Il s’agit de confier à l’administrateur ad hoc le rôle du subrogé tuteur systématiquement prévu dans le cadre de la tutelle, pour répondre à une difficulté ponctuelle et accomplir, au nom du mineur, un acte patrimonial ou pour représenter l’enfant en justice. Cette disposition ne pouvait garantir la représentation de l’enfant victime d’actes délictueux de la part d’un titulaire de l’autorité parentale. Le législateur a établi en 1989 une seconde hypothèse d’intervention d’un administrateur ad hoc de l’enfant dans l’article 87-1 du Code de procédure pénale qui permet désormais au juge d’instruction ou à la juridiction de jugement de procéder à la nomination d’un administrateur ad hoc pour exercer au nom de l’enfant les droits reconnus à la partie civile.

Cette loi spéciale dérogeant à la règle générale, le juge d’instruction n’a pas à rechercher l’existence d’une opposition d’intérêts entre l’enfant et son représentant légal.
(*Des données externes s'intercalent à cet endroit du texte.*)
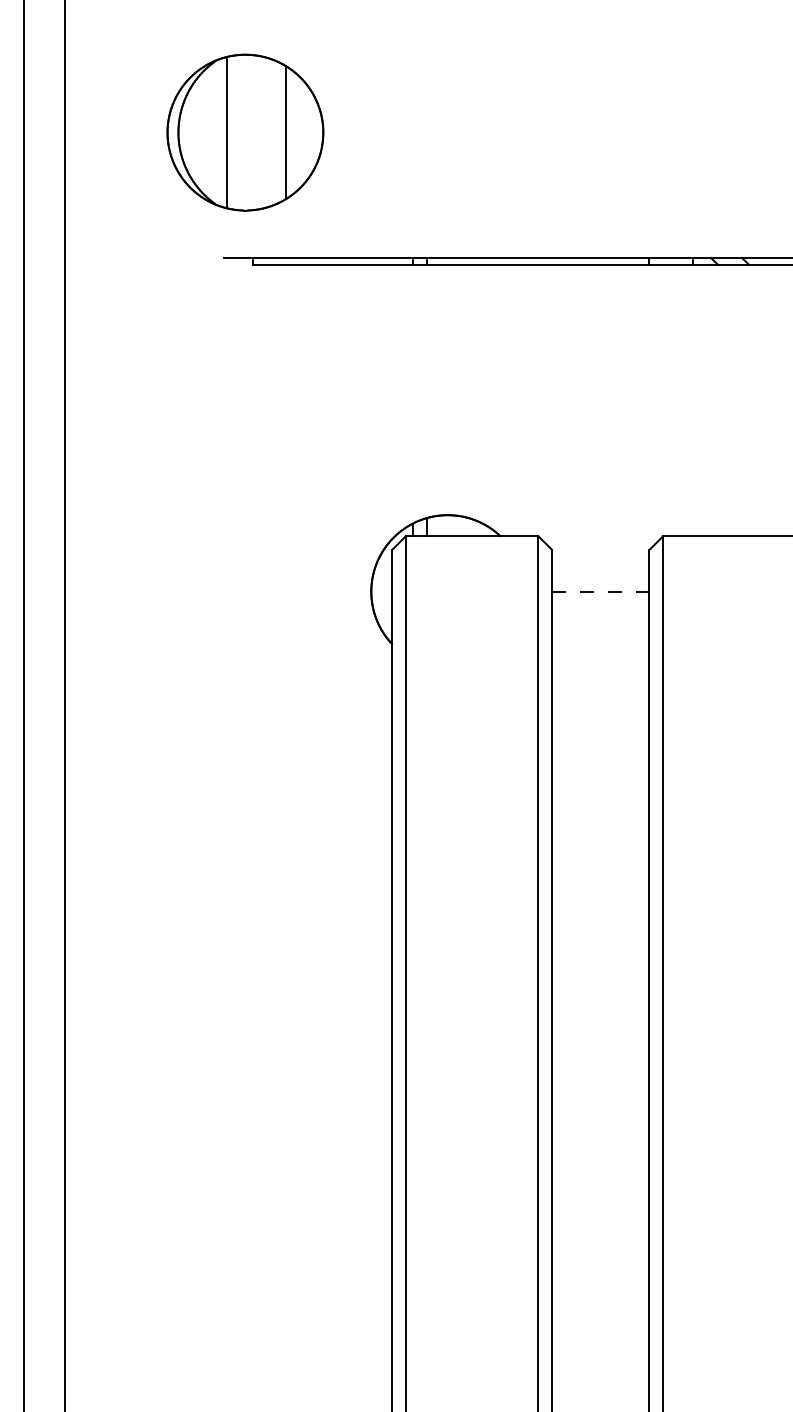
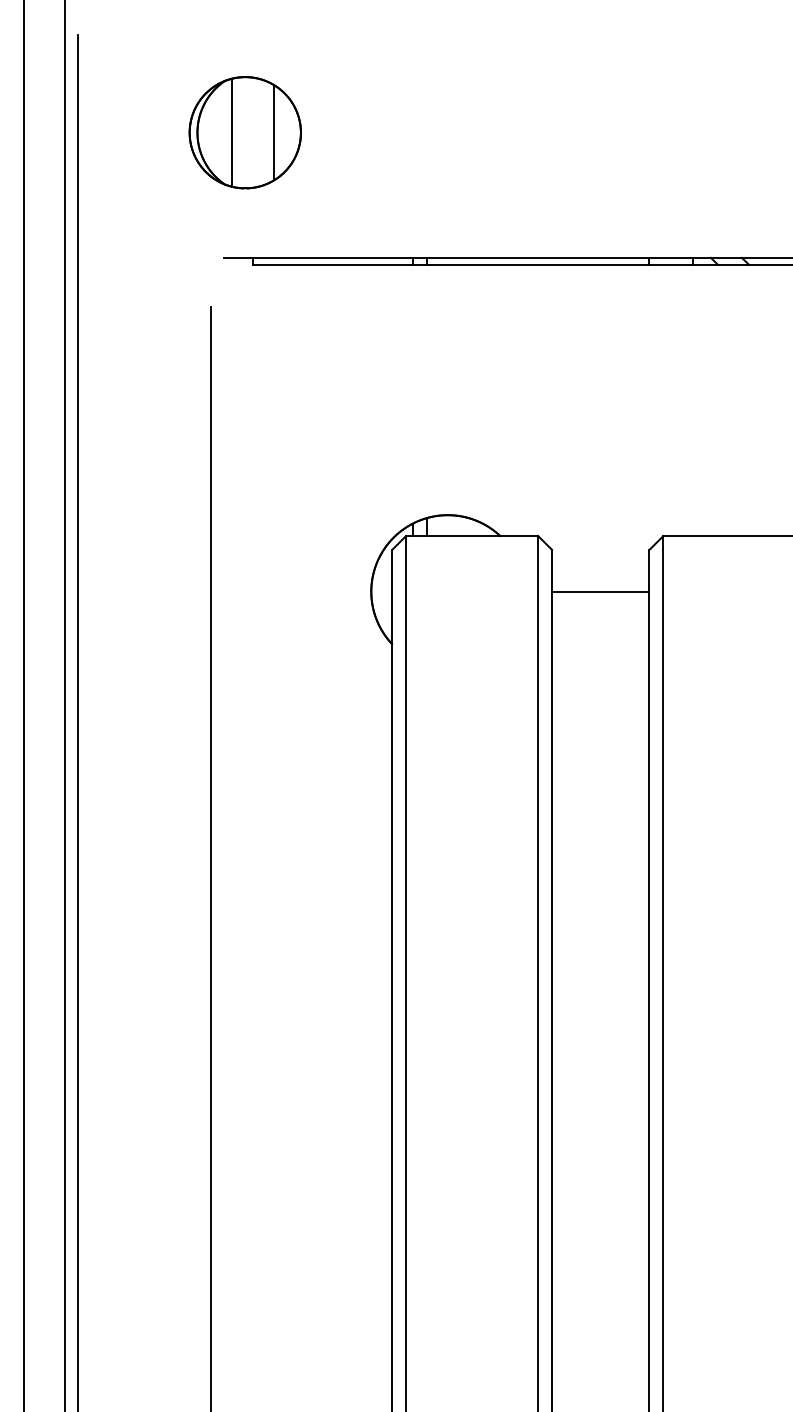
part at (245, 132) size: 159x159 px -> 114x114 px
line at (600, 591): dashed -> solid
line at (78, 721): none -> present
line at (211, 857): none -> present
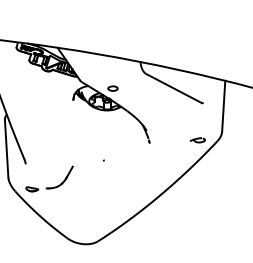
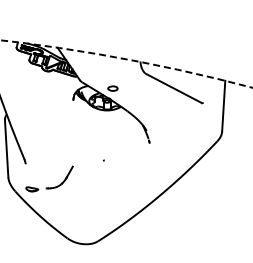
arc at (126, 59): solid -> dashed
part at (197, 140): present -> none
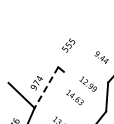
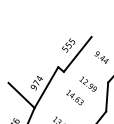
line at (77, 54): none -> present
line at (46, 87): dashed -> solid
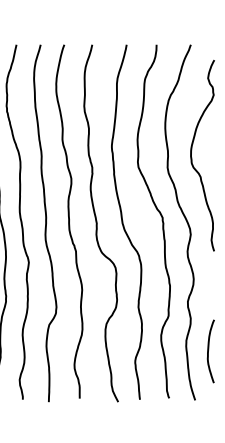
De manière générale, la nomination de l’administrateur ad hoc répondait, avant 1993, à des conditions restrictives et se trouvait soumise à la volonté du titulaire de l’autorité parentale ou à celle du magistrat, en entraînant fréquemment une carence de la représentation du mineur[14] . Cependant la préoccupation contemporaine de donner la parole à l’enfant, d’assurer sa représentation en justice, a relancé la mode de l’administrateur ad hoc. Ainsi le Conseil d’État, dans son rapport du 18 mai 1989 sur « l’audition et la défense de l’enfant en justice » suggérait « de renforcer l’institution de l’administration ad hoc »[15] .

Références

  1. HAUSER, Jean, « Droits de l'enfant, état des lieux », Journal du droit des jeunes, 2001/8, N° 208, p. 13-19.
  2. HAUSER, Jean RTD, 1996 p.140, n°14
  3. KROSS, Jean Claude « L’audition de l’enfant et la loi du 8 janvier 1993 », Gaz. Pal. 1994, doct., p.680
  4. Dictionnaire historique de la langue française, dir. Alain REY, v° Discerner.
  5. Dictionnaire de la langue française LE ROBERT, v° discernement ; Dictionnaire de la langue française LITTRÉ, Tome 3 2000, v° discernement.
  6. Dictionnaire historique de la langue française, dir. A. REY, éd. Dictionnaire LE ROBERT, Paris, 1992, v° Mineur.
  7. Le mot mineur est apparu en 1437, l’adjectif n’est apparu qu’en 1467 : Dictionnaire historique de la langue française, dir., A. REY, éd. Dictionnaire LE ROBERT, Paris, 1992, v° Mineur.
  8. Art 1 er de la Convention Internationale des Droits de l’Enfant (CIDE), Statut et protection de l’enfant, Rapport adopté par la section du rapport et des études en mai 1990.
  9. Rubellin-Devichi, op. cit. P. 63.
  10. Cass. 2 e civ. 25 mai 1993, D.1993, inf. rap. p. 163
  11. M. J.-L. gebler, Regards éthiques sur les droits de l’enfant : D. 1993, chron. p.119.
  12. Cl. Neirinck, De Charybde en Scylla, l’administrateur ad hoc du mineur : JCP 1991, éd. G, I, 3496.
  13. Renucci, l’efficacité de l’audition des parents et du mineur dans une procédure d’assistance éducative, D. 1987, chron. p.19.
  14. D. Cacheux, Rapport n° 2602, Doc. A.N. 1991, 1992, p.21.
  15. Conseil d’État, rapport du 18 mai 1989, p. 20.